We Expect Short Term Rates To Move Down In Line With the Repo Rate<
17-Apr-12   20:00 Hrs IST

Mr. Santosh Kamath
1) What are your views on RBIs annual monetary policy (FY13)?

The quantum of rate cuts took the market by surprise given the cloudy outlook on inflation and recent RBI views that growth moderation has been modest. The recent weak economic data along with soft headline inflation numbers (especially manufacturing goods inflation) may have prompted RBI to cut rates in order to prevent any sharp slowdown in growth. Instead of any further CRR cuts, the central bank opted for an increase in the borrowings cap under the Marginal Standing Facility (MSF).

At the same time, the central bank maintained a very cautious stance about future rate actions and highlighted concerns on various fronts - inflation and twin deficits. RBI expects inflation to remain at current levels as the recent high global commodity and energy prices impact input costs and domestic fuel prices, offsetting any benefits from moderation in demand side pressures.

The various measures announced as part of its efforts to reduce systemic risks are positive, given the sharp rise in gold related lending activities. Other policy measures such as reducing variance on retail/bulk deposits could lead to higher costs for banks and increased volatility in the last quarter of every fiscal year. After adjusting the bank rate earlier this year, RBI has adjusted the bank rate to 9%, bringing it in line with the MSF rate and this should be the trend going forward. Overall, the policy statement reflects the tough choices faced by the central bank and it has chosen to protect growth at the risk of inflation. It also appears to have chosen a higher rate cut, given the lag in monetary transmission.


The aggressive rate cuts led to a fall in g-sec yields across maturities - however the extent of downshift was relatively less steep in the 5-year segment, as compared to the 10-year gilt yields.

Equity markets rallied helped by the rate cut along with positive trends in European markets. Stocks in some interest rate sensitive sectors moved higher, especially infrastructure and real estate. The latter was boosted by hopes of increased demand due to lower rates and also removal of the pre-payment penalty on floating rate loans. Banking sector did not move up substantially as RBI's tone was not dovish and some of the policy measures such as lending to gold-related NBFCs, minimum variance on deposits and waiver of pre-payment penalty on housing loans, were seen to have a negative impact on margins.

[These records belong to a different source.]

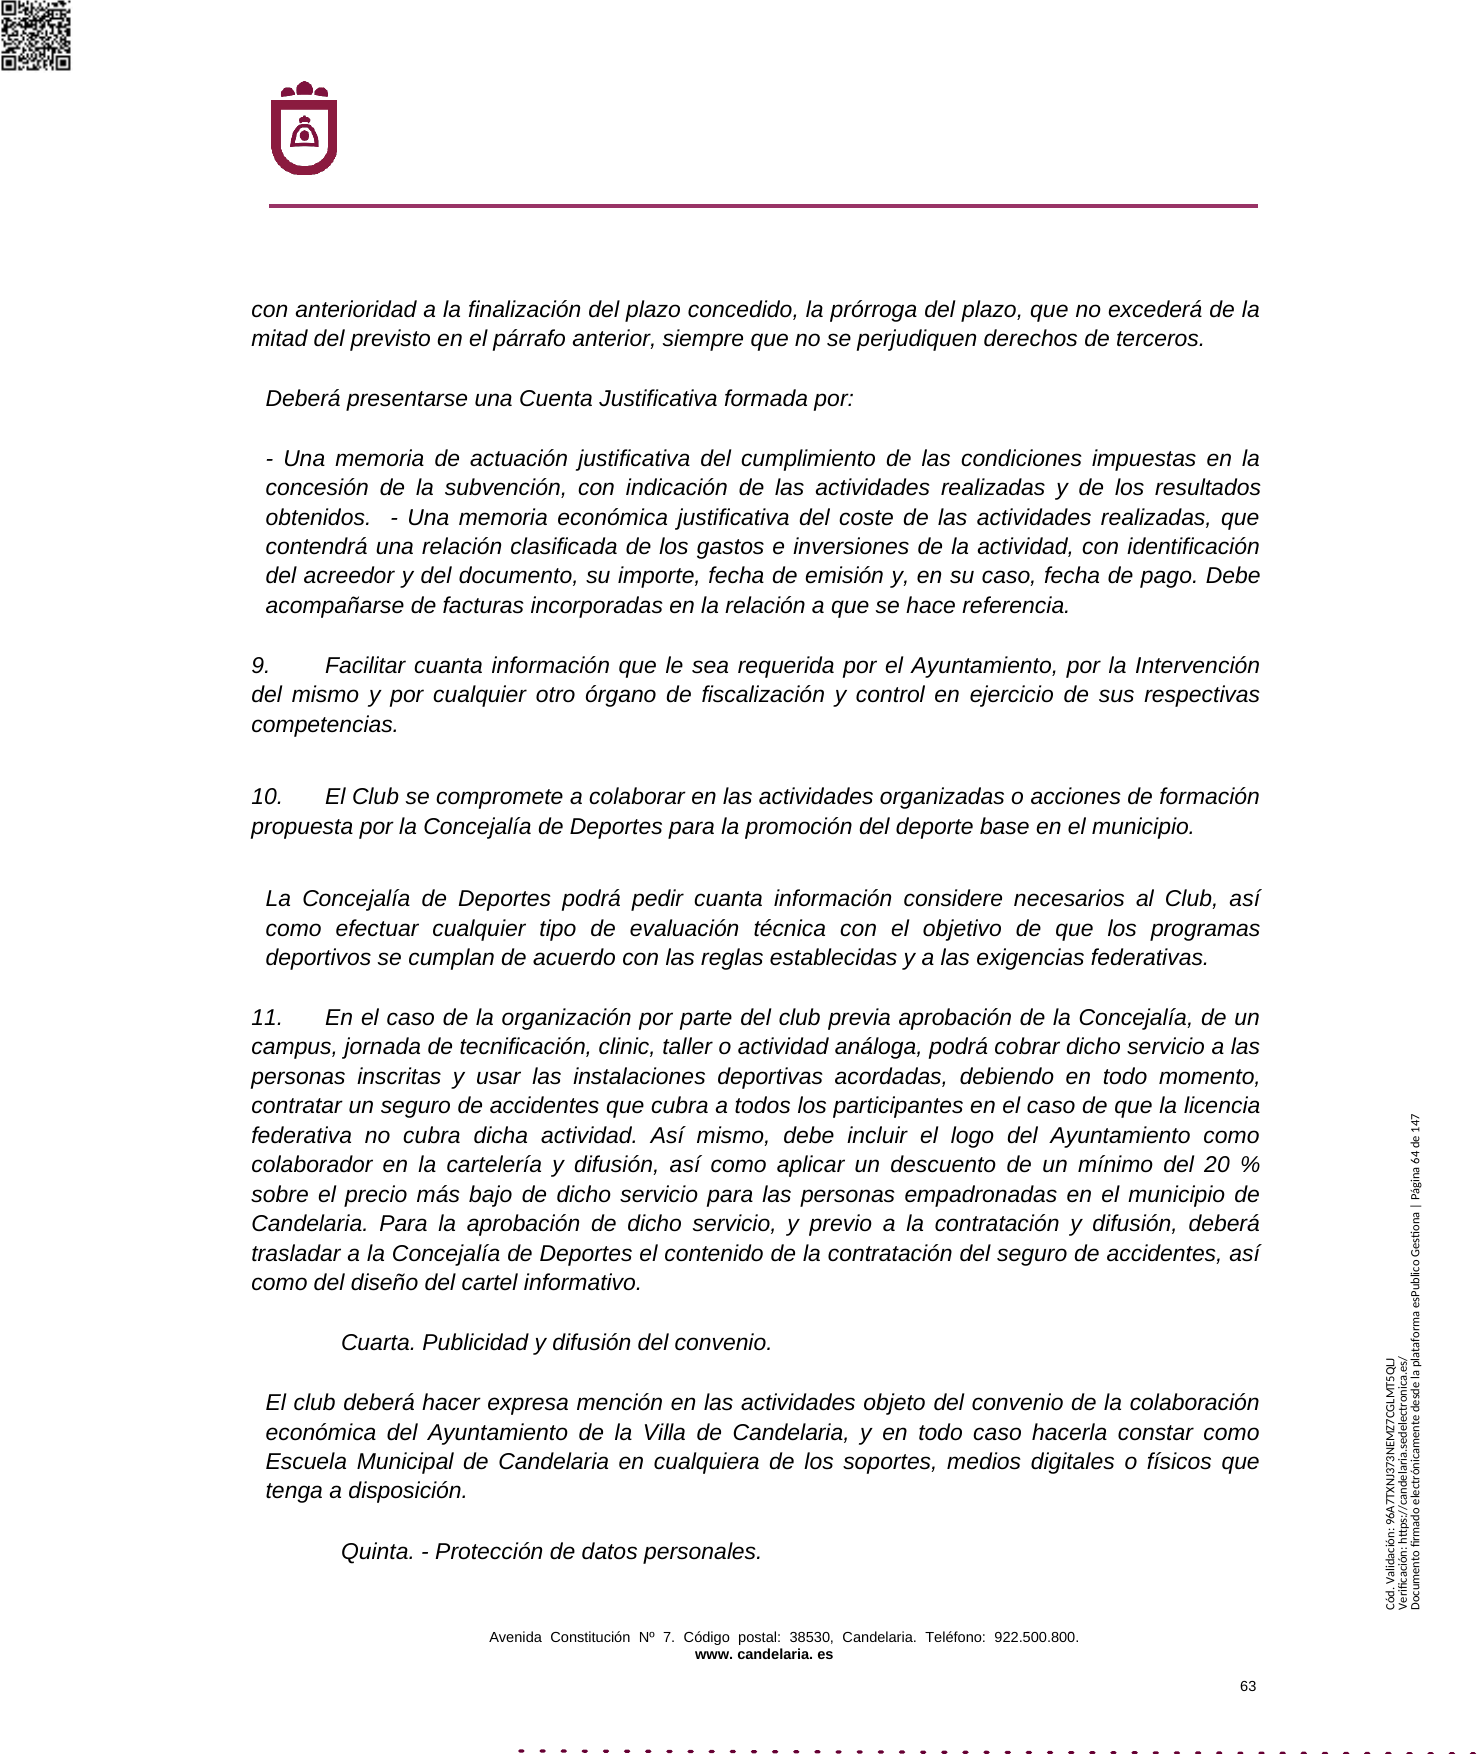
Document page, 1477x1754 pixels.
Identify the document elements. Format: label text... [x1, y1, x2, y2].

text Quinta. - Protección de datos personales. [341, 1538, 1263, 1564]
list El Club se compromete a colaborar en las actividades organizadas o acciones de formación propuesta por la Concejalía de Deportes para la promoción del deporte base en el municipio. [251, 783, 1263, 839]
text Deberá presentarse una Cuenta Justificativa formada por: [265, 385, 1263, 411]
text El club deberá hacer expresa mención en las actividades objeto del convenio de la colaboración económica del Ayuntamiento de la Villa de Candelaria, y en todo caso hacerla constar como Escuela Municipal de Candelaria en cualquiera de los soportes, medios digitales o físicos que tenga a disposición. [265, 1389, 1263, 1504]
list En el caso de la organización por parte del club previa aprobación de la Concejalía, de un campus, jornada de tecnificación, clinic, taller o actividad análoga, podrá cobrar dicho servicio a las personas inscritas y usar las instalaciones deportivas acordadas, debiendo en todo momento, contratar un seguro de accidentes que cubra a todos los participantes en el caso de que la licencia federativa no cubra dicha actividad. Así mismo, debe incluir el logo del Ayuntamiento como colaborador en la cartelería y difusión, así como aplicar un descuento de un mínimo del 20 % sobre el precio más bajo de dicho servicio para las personas empadronadas en el municipio de Candelaria. Para la aprobación de dicho servicio, y previo a la contratación y difusión, deberá trasladar a la Concejalía de Deportes el contenido de la contratación del seguro de accidentes, así como del diseño del cartel informativo. [251, 1004, 1263, 1295]
text - Una memoria de actuación justificativa del cumplimiento de las condiciones impuestas en la concesión de la subvención, con indicación de las actividades realizadas y de los resultados obtenidos. - Una memoria económica justificativa del coste de las actividades realizadas, que contendrá una relación clasificada de los gastos e inversiones de la actividad, con identificación del acreedor y del documento, su importe, fecha de emisión y, en su caso, fecha de pago. Debe acompañarse de facturas incorporadas en la relación a que se hace referencia. [265, 444, 1263, 618]
text La Concejalía de Deportes podrá pedir cuanta información considere necesarios al Club, así como efectuar cualquier tipo de evaluación técnica con el objetivo de que los programas deportivos se cumplan de acuerdo con las reglas establecidas y a las exigencias federativas. [265, 885, 1263, 970]
list Facilitar cuanta información que le sea requerida por el Ayuntamiento, por la Intervención del mismo y por cualquier otro órgano de fiscalización y control en ejercicio de sus respectivas competencias. [251, 652, 1263, 737]
text Cuarta. Publicidad y difusión del convenio. [341, 1329, 1263, 1355]
list con anterioridad a la finalización del plazo concedido, la prórroga del plazo, que no excederá de la mitad del previsto en el párrafo anterior, siempre que no se perjudiquen derechos de terceros. [251, 296, 1263, 351]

2) What are your views on the increase in global commodity and energy prices? What will be their impact on the global economy?

The increase in global commodity and energy prices has led to concerns about the impact on the global economy. After holding on to higher interest rates, many central banks in EM countries have started to ease their monetary policies, with countries like Brazil following up with a large fiscal stimulus package. With growth trends in key developed markets such as US showing a positive sign, demand pressures could push up global prices. However, resolution of geo-political issues can help alleviate some of the pressures on the energy front. With key central banks supporting further quantitative easing, the search for higher yields could continue.

RBI has ensured that it does not release any animal spirits by the aggressive rate cut through its qualifying comments and cautious tone regarding the future. It has clearly indicated that the probability of further rate cuts over the near term is low, until unless the economic data flows provide comfort. Now the focus shifts to trends in inflation as well as the twin deficits. Given the moderation in economic growth, there remain concerns about government's borrowings and the fiscal deficit that can contribute to inflation. On the other hand, a transparent and conducive policy environment can help in attracting further capital flows, and reducing the pressure on current account. We expect short term rates to move down in line with the repo rate, but continue to be cautious about the long end of the curve due to the various reasons mentioned above.